What's New in Power Management for Network Devices

Applies To: Windows 7

Enhancements in Windows® 7 have been made in the areas of Wake on LAN, Wake on Wireless LAN, and Low Power on Media Disconnect (sometimes referred to as "D3 on disconnect").

For more information about configuring the features listed in this topic, see Power Management for Network Devices in Windows 7.

Who will want to use power management for networking devices?

Users, IT professionals, and OEMs who are interested in understanding and configuring the power management for network devices in Windows 7 will be interested in these features.

What are the new and changed features?

Wake on LAN and Wake on Wireless LAN

Wake patterns refer to network packet filters that determine if incoming network traffic should wake the computer. Wake on LAN is enabled by default in Windows 7. The Wake on LAN patterns were designed to ensure that the computer wakes when accessed by the network while minimizing spurious wakes. Windows 7 does not wake on directed packets (such as ping), which have been known to cause frequent and unnecessary wakes.

In addition to more targeted wake patterns, Windows 7 adds support for Address Resolution Protocol (ARP) and Neighbor Solicitation (NS) offloads. ARP and NS protocols map Internet Protocol (IP) addresses to a MAC address. ARP and NS protocols are commonly used to verify whether a computer is still present on the network, often without actually needing to access the computer. By offloading ARP and NS responses to the network adapter, the computer is no longer woken up merely to maintain network presence. Support for these offloads depends on the network adapter and driver (NDIS 6.20) and may not be available on older hardware.

Low Power on Media Disconnect

Lower Power on Media Disconnect is a new Windows 7 feature that enables the network adapter to go to sleep when it is not in use. By placing the network adapter in the low power state when the LAN cable is unplugged and the computer is running, the computer saves energy. This feature is only available when supported by the network adapter.

These enhancements in Windows 7 improve the ability of the operating system to stay asleep while still maintaining a network presence. This helps enterprise and home computers to save energy by entering into sleep mode when they are not in use.

What's the impact of these changes on power management for network devices?

Because of the changes in Wake on LAN in Windows 7, you will notice that your computer will sleep for longer when compared to Windows Vista—saving more energy.

How can power management for network devices be used?

The following scenarios illustrate the new capabilities of power management for network devices:

  • Sharing media content. In the home, a Windows 7–based computer that shares media content through Media Center can go to sleep and be remotely woken when the content is accessed. A media device, such as other Windows 7 computers, an Xbox® video game system, or a Media Extender, wakes the sleeping computer by sending a Magic Packet. This scenario works with any network adapter because all modern network adapters support Wake on LAN and Magic Packet.

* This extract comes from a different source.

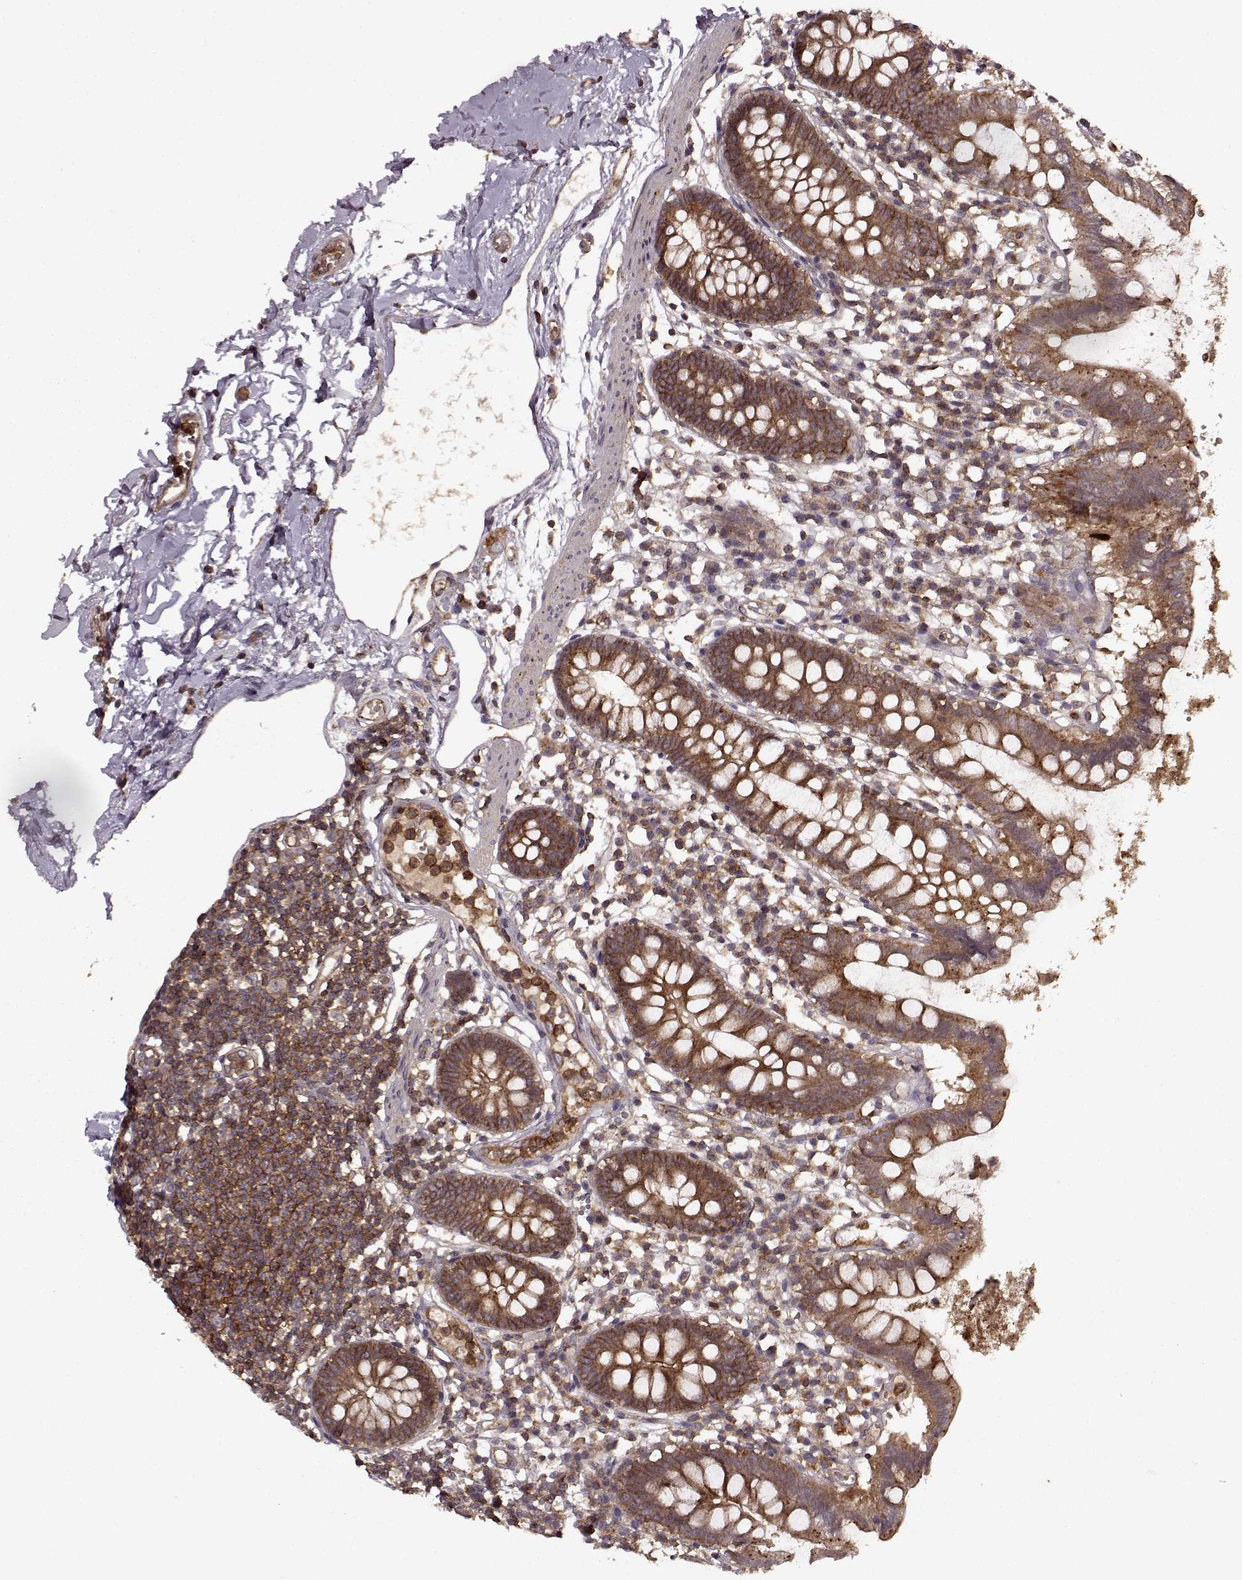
{"staining": {"intensity": "moderate", "quantity": ">75%", "location": "cytoplasmic/membranous"}, "tissue": "small intestine", "cell_type": "Glandular cells", "image_type": "normal", "snomed": [{"axis": "morphology", "description": "Normal tissue, NOS"}, {"axis": "topography", "description": "Small intestine"}], "caption": "Immunohistochemical staining of normal human small intestine displays >75% levels of moderate cytoplasmic/membranous protein staining in about >75% of glandular cells.", "gene": "IFRD2", "patient": {"sex": "female", "age": 90}}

The following scenarios will work only if ARP and NS offloads are supported by the network adapter.

**Sharing files and printers**. Users often share files and printers over the network. With Windows 7, the computer can go to sleep when idle, saving energy. When another computer on the network attempts to print or access a file, a request is sent to wake the computer. The computer wakes and accepts the connection.  
  • Connecting to a remote computer. Corporate users often connect remotely to their work computer from home for tasks such as checking e-mail and retrieving files. From home, they initiate a Remote Desktop connection to their work computer on the corporate network. The work computer has idled to sleep to save energy, but when the user initiates a Remote Desktop connection, the work computer wakes from sleep. The user then has access to work resources.

  • Updating computers in an enterprise. Computers in an enterprise will wake when an IT administrator accesses the computer to administer an update. After the update is complete, the computer will go back to sleep again.

  • Saving power without using the sleep feature. Windows 7 can also save power used by the adapter when the system is awake. This is done by putting the Ethernet network adapter into a lower power state whenever the media cable is disconnected.